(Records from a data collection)
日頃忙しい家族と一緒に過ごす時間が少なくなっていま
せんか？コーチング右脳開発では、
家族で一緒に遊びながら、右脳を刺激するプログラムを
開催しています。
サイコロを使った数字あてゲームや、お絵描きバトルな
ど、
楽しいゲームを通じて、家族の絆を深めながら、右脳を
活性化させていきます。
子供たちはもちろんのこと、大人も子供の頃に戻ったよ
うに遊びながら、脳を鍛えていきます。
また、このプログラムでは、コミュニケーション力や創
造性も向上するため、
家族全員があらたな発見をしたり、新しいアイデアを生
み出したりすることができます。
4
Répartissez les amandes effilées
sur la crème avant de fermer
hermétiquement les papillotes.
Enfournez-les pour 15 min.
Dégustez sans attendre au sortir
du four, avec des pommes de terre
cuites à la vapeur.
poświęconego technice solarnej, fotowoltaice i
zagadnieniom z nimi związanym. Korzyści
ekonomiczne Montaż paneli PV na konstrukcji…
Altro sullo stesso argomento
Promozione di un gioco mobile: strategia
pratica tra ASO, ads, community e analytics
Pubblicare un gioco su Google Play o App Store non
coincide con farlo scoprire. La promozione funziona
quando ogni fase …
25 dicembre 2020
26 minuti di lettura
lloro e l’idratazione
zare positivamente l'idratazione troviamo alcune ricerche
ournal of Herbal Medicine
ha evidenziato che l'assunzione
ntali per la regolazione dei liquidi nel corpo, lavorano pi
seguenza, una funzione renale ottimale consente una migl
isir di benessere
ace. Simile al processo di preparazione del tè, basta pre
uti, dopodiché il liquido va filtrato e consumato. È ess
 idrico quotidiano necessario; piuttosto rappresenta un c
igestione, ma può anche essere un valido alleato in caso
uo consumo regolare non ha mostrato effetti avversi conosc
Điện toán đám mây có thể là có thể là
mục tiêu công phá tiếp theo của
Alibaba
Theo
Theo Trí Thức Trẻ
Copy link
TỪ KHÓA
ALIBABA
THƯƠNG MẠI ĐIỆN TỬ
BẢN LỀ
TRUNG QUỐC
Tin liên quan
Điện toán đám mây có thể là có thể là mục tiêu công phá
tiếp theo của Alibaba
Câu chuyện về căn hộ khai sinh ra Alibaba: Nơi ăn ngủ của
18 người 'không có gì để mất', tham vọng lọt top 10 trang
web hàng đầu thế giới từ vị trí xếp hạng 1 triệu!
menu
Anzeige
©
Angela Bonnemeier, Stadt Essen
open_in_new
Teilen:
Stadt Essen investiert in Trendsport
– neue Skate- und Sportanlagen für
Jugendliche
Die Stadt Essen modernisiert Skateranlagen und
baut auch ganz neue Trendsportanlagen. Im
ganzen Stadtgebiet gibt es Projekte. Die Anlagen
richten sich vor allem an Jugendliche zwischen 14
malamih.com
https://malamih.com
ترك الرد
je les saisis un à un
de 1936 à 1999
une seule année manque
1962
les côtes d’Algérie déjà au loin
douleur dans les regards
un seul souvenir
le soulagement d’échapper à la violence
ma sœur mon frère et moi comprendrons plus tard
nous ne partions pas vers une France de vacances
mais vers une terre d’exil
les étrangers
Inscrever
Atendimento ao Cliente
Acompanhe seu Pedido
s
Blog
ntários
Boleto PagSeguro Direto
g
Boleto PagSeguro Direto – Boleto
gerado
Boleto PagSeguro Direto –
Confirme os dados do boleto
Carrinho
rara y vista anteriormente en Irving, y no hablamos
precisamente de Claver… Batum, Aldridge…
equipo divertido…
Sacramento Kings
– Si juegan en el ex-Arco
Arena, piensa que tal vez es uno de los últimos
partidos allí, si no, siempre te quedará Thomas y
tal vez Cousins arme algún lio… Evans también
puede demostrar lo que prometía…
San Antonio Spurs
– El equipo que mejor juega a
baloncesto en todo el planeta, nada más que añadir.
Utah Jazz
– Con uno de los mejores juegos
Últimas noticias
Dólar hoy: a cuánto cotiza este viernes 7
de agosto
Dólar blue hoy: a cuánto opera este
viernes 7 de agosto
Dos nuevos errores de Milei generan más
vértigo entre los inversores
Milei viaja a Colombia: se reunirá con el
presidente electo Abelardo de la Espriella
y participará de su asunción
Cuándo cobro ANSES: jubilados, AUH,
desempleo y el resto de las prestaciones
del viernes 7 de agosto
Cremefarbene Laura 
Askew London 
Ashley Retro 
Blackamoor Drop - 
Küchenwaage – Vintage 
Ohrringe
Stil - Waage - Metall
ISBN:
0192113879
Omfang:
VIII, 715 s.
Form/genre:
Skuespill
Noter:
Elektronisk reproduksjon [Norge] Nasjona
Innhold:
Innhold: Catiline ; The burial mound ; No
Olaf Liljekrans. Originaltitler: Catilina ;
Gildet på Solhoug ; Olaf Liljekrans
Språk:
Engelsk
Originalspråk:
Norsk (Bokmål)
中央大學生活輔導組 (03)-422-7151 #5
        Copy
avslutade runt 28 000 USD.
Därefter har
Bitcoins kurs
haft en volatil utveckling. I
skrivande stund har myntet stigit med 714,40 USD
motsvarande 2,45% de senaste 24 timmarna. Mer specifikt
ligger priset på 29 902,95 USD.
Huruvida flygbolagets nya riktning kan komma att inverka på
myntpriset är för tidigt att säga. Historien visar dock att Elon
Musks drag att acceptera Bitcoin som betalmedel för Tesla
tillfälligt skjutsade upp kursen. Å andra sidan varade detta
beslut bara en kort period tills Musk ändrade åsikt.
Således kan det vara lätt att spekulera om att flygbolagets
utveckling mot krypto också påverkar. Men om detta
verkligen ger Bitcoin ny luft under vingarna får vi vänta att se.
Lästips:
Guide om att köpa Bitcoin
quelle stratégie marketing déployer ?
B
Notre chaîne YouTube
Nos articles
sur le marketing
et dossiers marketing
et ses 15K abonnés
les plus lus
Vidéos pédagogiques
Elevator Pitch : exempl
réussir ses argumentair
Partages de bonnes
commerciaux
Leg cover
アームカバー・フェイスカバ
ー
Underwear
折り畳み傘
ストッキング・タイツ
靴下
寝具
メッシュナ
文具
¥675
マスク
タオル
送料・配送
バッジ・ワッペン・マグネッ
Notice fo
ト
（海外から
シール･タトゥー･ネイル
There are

REQUIREMENT → Update the records by replacing each occurrence of "Leg cover" with "Leg sleeve". Leave everything else unchanged.

SOLUTION FOR THIS TASK →
日頃忙しい家族と一緒に過ごす時間が少なくなっていま
せんか？コーチング右脳開発では、
家族で一緒に遊びながら、右脳を刺激するプログラムを
開催しています。
サイコロを使った数字あてゲームや、お絵描きバトルな
ど、
楽しいゲームを通じて、家族の絆を深めながら、右脳を
活性化させていきます。
子供たちはもちろんのこと、大人も子供の頃に戻ったよ
うに遊びながら、脳を鍛えていきます。
また、このプログラムでは、コミュニケーション力や創
造性も向上するため、
家族全員があらたな発見をしたり、新しいアイデアを生
み出したりすることができます。
4
Répartissez les amandes effilées
sur la crème avant de fermer
hermétiquement les papillotes.
Enfournez-les pour 15 min.
Dégustez sans attendre au sortir
du four, avec des pommes de terre
cuites à la vapeur.
poświęconego technice solarnej, fotowoltaice i
zagadnieniom z nimi związanym. Korzyści
ekonomiczne Montaż paneli PV na konstrukcji…
Altro sullo stesso argomento
Promozione di un gioco mobile: strategia
pratica tra ASO, ads, community e analytics
Pubblicare un gioco su Google Play o App Store non
coincide con farlo scoprire. La promozione funziona
quando ogni fase …
25 dicembre 2020
26 minuti di lettura
lloro e l’idratazione
zare positivamente l'idratazione troviamo alcune ricerche
ournal of Herbal Medicine
ha evidenziato che l'assunzione
ntali per la regolazione dei liquidi nel corpo, lavorano pi
seguenza, una funzione renale ottimale consente una migl
isir di benessere
ace. Simile al processo di preparazione del tè, basta pre
uti, dopodiché il liquido va filtrato e consumato. È ess
 idrico quotidiano necessario; piuttosto rappresenta un c
igestione, ma può anche essere un valido alleato in caso
uo consumo regolare non ha mostrato effetti avversi conosc
Điện toán đám mây có thể là có thể là
mục tiêu công phá tiếp theo của
Alibaba
Theo
Theo Trí Thức Trẻ
Copy link
TỪ KHÓA
ALIBABA
THƯƠNG MẠI ĐIỆN TỬ
BẢN LỀ
TRUNG QUỐC
Tin liên quan
Điện toán đám mây có thể là có thể là mục tiêu công phá
tiếp theo của Alibaba
Câu chuyện về căn hộ khai sinh ra Alibaba: Nơi ăn ngủ của
18 người 'không có gì để mất', tham vọng lọt top 10 trang
web hàng đầu thế giới từ vị trí xếp hạng 1 triệu!
menu
Anzeige
©
Angela Bonnemeier, Stadt Essen
open_in_new
Teilen:
Stadt Essen investiert in Trendsport
– neue Skate- und Sportanlagen für
Jugendliche
Die Stadt Essen modernisiert Skateranlagen und
baut auch ganz neue Trendsportanlagen. Im
ganzen Stadtgebiet gibt es Projekte. Die Anlagen
richten sich vor allem an Jugendliche zwischen 14
malamih.com
https://malamih.com
ترك الرد
je les saisis un à un
de 1936 à 1999
une seule année manque
1962
les côtes d’Algérie déjà au loin
douleur dans les regards
un seul souvenir
le soulagement d’échapper à la violence
ma sœur mon frère et moi comprendrons plus tard
nous ne partions pas vers une France de vacances
mais vers une terre d’exil
les étrangers
Inscrever
Atendimento ao Cliente
Acompanhe seu Pedido
s
Blog
ntários
Boleto PagSeguro Direto
g
Boleto PagSeguro Direto – Boleto
gerado
Boleto PagSeguro Direto –
Confirme os dados do boleto
Carrinho
rara y vista anteriormente en Irving, y no hablamos
precisamente de Claver… Batum, Aldridge…
equipo divertido…
Sacramento Kings
– Si juegan en el ex-Arco
Arena, piensa que tal vez es uno de los últimos
partidos allí, si no, siempre te quedará Thomas y
tal vez Cousins arme algún lio… Evans también
puede demostrar lo que prometía…
San Antonio Spurs
– El equipo que mejor juega a
baloncesto en todo el planeta, nada más que añadir.
Utah Jazz
– Con uno de los mejores juegos
Últimas noticias
Dólar hoy: a cuánto cotiza este viernes 7
de agosto
Dólar blue hoy: a cuánto opera este
viernes 7 de agosto
Dos nuevos errores de Milei generan más
vértigo entre los inversores
Milei viaja a Colombia: se reunirá con el
presidente electo Abelardo de la Espriella
y participará de su asunción
Cuándo cobro ANSES: jubilados, AUH,
desempleo y el resto de las prestaciones
del viernes 7 de agosto
Cremefarbene Laura 
Askew London 
Ashley Retro 
Blackamoor Drop - 
Küchenwaage – Vintage 
Ohrringe
Stil - Waage - Metall
ISBN:
0192113879
Omfang:
VIII, 715 s.
Form/genre:
Skuespill
Noter:
Elektronisk reproduksjon [Norge] Nasjona
Innhold:
Innhold: Catiline ; The burial mound ; No
Olaf Liljekrans. Originaltitler: Catilina ;
Gildet på Solhoug ; Olaf Liljekrans
Språk:
Engelsk
Originalspråk:
Norsk (Bokmål)
中央大學生活輔導組 (03)-422-7151 #5
        Copy
avslutade runt 28 000 USD.
Därefter har
Bitcoins kurs
haft en volatil utveckling. I
skrivande stund har myntet stigit med 714,40 USD
motsvarande 2,45% de senaste 24 timmarna. Mer specifikt
ligger priset på 29 902,95 USD.
Huruvida flygbolagets nya riktning kan komma att inverka på
myntpriset är för tidigt att säga. Historien visar dock att Elon
Musks drag att acceptera Bitcoin som betalmedel för Tesla
tillfälligt skjutsade upp kursen. Å andra sidan varade detta
beslut bara en kort period tills Musk ändrade åsikt.
Således kan det vara lätt att spekulera om att flygbolagets
utveckling mot krypto också påverkar. Men om detta
verkligen ger Bitcoin ny luft under vingarna får vi vänta att se.
Lästips:
Guide om att köpa Bitcoin
quelle stratégie marketing déployer ?
B
Notre chaîne YouTube
Nos articles
sur le marketing
et dossiers marketing
et ses 15K abonnés
les plus lus
Vidéos pédagogiques
Elevator Pitch : exempl
réussir ses argumentair
Partages de bonnes
commerciaux
Leg sleeve
アームカバー・フェイスカバ
ー
Underwear
折り畳み傘
ストッキング・タイツ
靴下
寝具
メッシュナ
文具
¥675
マスク
タオル
送料・配送
バッジ・ワッペン・マグネッ
Notice fo
ト
（海外から
シール･タトゥー･ネイル
There are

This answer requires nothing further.